Rural Site Visits Project Update – November 2018

Iixsatimutilh – “We Are Medicine For Each Other.” Dr. Jeanette Boyd captured this photo of a community white board with positive messages of support written by Bella Coola residents

Over the past two months, RCCbc’s Rural Site Visits team traveled to several BC rural communities to engage with healthcare stakeholders. Participants were given the opportunity to identify the local and/or regional issues of greatest concern, and to show off their latest innovations.

Dawson Creek – Kicking off the fall season of site visits, Dr. Stu Johnston, Dr. Janice Routledge, and RCCbc staff Gemma McEachern met with mayor and council, physicians, nurses, and health administrators. The community is very vested in the sustainability of their health care services, and we appreciated them sharing their stories and passion with us.

Bella Coola – At the end of October, in perfect time to view the changing leaves, Dr. Jeanette Boyd and RCCbc staff Ashley Medwid visited the beautiful community of Bella Coola. They were accompanied by guests, Ms. Terrie Crawford and Dr. Jel Coward from the Rural and Remote Division of Family Practice. The community was extremely welcoming and made the small trip a huge success.

Lillooet – After a beautiful drive through Whistler and Pemberton going up and over the Duffy Lake road (with ice and snow), Dr. Stuart Johnston and RCCbc staff Kim Williams arrived in Lillooet to meet with physicians, the hospital administrator, a First Nations representative and the Mayor. This community is unique in that it has the smallest active surgical program in BC under Dr. Nancy Humber, and is also the focus for seven First Nations communities.

The team experienced a warm welcome from all of the Health Care Partners and came away with some great perspectives on the health care issues in Lillooet.

The trip to Quesnel took more time than planned, due to stormy, snowy conditions. Winter travel can be hazardous which is why it’s important to have rural healthcare as close to home as possible.

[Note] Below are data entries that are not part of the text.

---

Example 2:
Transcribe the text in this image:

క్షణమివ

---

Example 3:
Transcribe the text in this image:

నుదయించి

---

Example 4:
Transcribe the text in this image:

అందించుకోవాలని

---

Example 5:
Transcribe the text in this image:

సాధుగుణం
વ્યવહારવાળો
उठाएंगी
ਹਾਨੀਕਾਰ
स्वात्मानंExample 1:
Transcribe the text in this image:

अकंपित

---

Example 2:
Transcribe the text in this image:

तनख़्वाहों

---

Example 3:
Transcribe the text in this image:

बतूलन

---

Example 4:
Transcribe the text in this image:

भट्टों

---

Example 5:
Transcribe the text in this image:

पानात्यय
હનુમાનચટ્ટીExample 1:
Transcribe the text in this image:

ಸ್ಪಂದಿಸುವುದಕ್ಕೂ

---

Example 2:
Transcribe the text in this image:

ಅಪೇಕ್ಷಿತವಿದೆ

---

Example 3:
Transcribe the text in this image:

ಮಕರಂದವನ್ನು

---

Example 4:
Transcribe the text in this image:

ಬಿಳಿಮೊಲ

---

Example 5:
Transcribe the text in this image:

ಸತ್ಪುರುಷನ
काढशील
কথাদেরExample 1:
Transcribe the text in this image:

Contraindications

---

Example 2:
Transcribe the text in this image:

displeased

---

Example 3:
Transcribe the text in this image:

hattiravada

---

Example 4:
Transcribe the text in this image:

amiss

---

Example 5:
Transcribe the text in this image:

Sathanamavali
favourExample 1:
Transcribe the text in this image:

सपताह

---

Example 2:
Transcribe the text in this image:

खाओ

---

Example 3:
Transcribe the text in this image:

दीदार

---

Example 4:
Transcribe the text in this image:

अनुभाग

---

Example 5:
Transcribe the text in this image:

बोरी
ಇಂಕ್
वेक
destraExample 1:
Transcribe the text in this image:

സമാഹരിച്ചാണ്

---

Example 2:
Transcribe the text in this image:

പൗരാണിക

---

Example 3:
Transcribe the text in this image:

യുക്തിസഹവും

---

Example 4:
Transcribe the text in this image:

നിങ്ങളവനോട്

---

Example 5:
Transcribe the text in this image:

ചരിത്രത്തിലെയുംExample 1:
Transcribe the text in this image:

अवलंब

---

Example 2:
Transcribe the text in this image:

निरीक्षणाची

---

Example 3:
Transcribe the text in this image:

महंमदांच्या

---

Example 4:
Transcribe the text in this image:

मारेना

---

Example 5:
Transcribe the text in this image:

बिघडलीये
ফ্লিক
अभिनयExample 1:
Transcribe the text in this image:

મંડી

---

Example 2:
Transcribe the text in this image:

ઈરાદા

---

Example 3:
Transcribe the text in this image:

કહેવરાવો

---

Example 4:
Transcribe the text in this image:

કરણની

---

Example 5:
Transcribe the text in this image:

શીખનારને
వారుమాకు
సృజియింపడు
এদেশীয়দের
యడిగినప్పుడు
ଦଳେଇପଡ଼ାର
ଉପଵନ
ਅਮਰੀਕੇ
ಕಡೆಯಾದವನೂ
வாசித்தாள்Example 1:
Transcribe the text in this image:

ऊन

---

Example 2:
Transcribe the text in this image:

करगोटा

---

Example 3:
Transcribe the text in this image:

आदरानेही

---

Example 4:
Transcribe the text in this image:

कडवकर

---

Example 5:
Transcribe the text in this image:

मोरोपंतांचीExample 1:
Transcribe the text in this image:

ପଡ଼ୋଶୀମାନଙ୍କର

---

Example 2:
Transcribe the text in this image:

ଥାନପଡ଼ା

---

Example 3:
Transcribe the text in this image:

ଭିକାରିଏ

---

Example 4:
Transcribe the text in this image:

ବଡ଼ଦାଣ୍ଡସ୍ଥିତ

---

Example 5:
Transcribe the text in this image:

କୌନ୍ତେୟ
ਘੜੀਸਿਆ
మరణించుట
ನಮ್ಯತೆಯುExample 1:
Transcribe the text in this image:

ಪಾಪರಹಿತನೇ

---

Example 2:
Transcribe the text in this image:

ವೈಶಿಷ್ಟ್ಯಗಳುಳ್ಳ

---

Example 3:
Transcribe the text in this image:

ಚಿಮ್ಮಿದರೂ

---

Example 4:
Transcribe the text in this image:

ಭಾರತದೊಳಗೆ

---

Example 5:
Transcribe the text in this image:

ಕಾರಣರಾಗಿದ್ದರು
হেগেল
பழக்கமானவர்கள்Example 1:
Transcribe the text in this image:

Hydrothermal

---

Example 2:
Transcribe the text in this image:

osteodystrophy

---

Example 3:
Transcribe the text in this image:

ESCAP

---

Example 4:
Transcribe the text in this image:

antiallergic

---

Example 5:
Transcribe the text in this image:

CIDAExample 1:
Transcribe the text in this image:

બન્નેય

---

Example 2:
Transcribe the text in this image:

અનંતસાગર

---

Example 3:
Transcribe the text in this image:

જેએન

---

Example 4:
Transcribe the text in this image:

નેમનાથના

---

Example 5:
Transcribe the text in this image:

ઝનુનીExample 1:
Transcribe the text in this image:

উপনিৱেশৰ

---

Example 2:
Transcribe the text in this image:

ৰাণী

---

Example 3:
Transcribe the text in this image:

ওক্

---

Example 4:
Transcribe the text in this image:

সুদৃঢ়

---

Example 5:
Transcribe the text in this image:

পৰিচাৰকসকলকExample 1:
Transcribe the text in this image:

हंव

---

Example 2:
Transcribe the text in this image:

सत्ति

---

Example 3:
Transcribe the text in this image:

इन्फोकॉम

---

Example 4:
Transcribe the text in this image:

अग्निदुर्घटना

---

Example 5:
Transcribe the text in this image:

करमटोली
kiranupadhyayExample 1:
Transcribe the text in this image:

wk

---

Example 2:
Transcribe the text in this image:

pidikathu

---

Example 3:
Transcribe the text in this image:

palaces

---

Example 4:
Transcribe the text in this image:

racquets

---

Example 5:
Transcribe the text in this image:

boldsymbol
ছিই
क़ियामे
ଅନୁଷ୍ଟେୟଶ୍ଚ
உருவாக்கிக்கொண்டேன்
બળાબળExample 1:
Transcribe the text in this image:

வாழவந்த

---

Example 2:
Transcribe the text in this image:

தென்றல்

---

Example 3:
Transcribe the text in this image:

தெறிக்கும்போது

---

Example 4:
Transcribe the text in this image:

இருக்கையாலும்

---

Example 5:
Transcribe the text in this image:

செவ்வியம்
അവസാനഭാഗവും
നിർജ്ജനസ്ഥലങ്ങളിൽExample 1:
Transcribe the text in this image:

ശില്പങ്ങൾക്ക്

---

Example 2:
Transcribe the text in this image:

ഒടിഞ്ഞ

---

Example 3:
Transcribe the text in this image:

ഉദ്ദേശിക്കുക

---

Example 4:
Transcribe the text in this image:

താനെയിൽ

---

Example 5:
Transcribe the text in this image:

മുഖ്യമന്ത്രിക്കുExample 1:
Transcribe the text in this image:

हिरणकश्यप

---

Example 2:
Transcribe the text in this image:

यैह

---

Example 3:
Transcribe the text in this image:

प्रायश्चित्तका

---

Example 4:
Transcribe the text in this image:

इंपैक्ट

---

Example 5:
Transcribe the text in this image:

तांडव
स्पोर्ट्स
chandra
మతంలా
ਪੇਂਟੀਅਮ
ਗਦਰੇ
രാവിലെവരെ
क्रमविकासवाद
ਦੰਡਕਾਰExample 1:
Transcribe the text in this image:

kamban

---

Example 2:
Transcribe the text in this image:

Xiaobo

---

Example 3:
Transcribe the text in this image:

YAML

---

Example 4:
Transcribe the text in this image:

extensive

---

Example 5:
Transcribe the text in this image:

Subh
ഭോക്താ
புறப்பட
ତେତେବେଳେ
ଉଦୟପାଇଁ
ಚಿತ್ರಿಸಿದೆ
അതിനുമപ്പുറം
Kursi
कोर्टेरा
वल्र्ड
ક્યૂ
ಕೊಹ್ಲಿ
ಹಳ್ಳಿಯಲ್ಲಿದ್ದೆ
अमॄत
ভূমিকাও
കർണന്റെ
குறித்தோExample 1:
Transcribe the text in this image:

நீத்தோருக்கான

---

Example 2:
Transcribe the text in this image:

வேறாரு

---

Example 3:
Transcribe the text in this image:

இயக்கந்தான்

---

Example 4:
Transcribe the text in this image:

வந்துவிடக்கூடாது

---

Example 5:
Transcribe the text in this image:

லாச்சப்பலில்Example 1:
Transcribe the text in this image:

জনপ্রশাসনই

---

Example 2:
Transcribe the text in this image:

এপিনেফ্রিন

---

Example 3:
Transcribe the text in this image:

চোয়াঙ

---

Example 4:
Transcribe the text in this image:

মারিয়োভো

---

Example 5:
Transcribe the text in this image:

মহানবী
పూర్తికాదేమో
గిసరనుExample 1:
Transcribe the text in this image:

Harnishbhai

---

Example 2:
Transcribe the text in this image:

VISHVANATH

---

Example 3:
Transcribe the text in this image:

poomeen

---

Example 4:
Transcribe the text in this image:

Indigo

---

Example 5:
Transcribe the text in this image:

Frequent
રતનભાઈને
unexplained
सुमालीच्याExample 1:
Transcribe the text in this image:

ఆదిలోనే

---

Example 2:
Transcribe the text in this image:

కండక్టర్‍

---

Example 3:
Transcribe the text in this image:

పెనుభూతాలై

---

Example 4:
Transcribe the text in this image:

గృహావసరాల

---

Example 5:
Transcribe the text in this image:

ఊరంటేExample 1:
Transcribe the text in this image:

Quesnel – Dr. Terri Aldred and RCCbc staff Erika Belanger had the pleasure of meeting some local Indigenous elders and received a tour of the Native Friendship Centre. They learned that the elders get together and cook meals for the entire community every month to help feed those that face hunger. These elders do amazing work for the Quesnel community.

View a map of all the BC rural communities we’ve visited and/or are planning to engage with

Visits completed

To date, RCCbc has visited 29 communities and held 105 meetings with the Community Health Partners throughout the province.

What is the Rural Site Visits Project?

The Joint Standing Committee on Rural Issues (JSC) has tasked the Rural Coordination Center of BC (RCCbc) with visiting every community that is a beneficiary of the Rural Subsidiary Agreement (RSA) between 2017 and 2020. The objective of these visits is to connect with rural practices to hear what their context of practice is (what are the local innovations, successes and challenges) and feeding this information back to the JSC to better support feedback between rural practitioners, the rural programs, and rural health policy development.